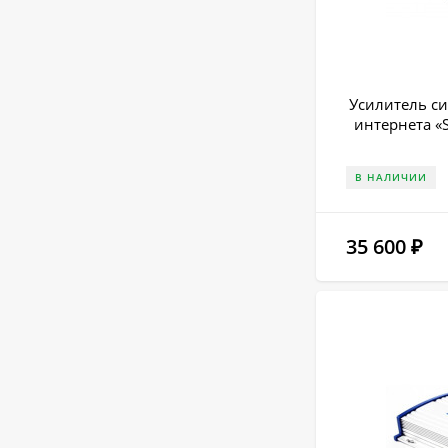
Усилитель си
интернета «
В НАЛИЧИИ
35 600
₽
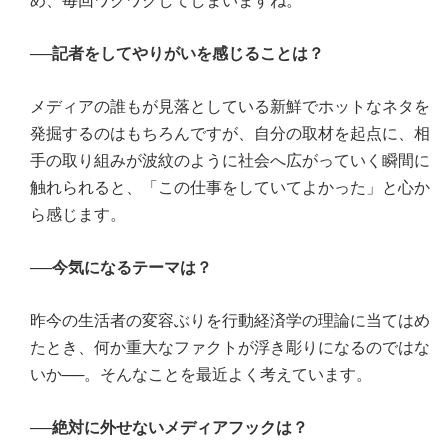
め、毎回ワクワクしてしまいますね。
──記者をしてやりがいを感じることは？
メディアの誰もが見落としている新鮮でホットなネタを
発掘するのはもちろんですが、自分の取材を起点に、相
手の取り組みが波紋のように社会へ広がっていく瞬間に
触れられると、「この仕事をしていてよかった」と心か
ら感じます。
──今気になるテーマは？
昨今の生活者の変容ぶりを行動経済学の理論に当てはめ
たとき、何か重大なファクトが浮き彫りになるのではな
いか──。そんなことを最近よく考えています。
──絶対に外せないメディアフックは？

======

■ Your objective ■
Leaving out only the pictures, reproduce the listing exactly.

■ Output below ■
Усилитель си
интернета «
В НАЛИЧИИ
35 600
₽
め、毎回ワクワクしてしまいますね。
──記者をしてやりがいを感じることは？
メディアの誰もが見落としている新鮮でホットなネタを
発掘するのはもちろんですが、自分の取材を起点に、相
手の取り組みが波紋のように社会へ広がっていく瞬間に
触れられると、「この仕事をしていてよかった」と心か
ら感じます。
──今気になるテーマは？
昨今の生活者の変容ぶりを行動経済学の理論に当てはめ
たとき、何か重大なファクトが浮き彫りになるのではな
いか──。そんなことを最近よく考えています。
──絶対に外せないメディアフックは？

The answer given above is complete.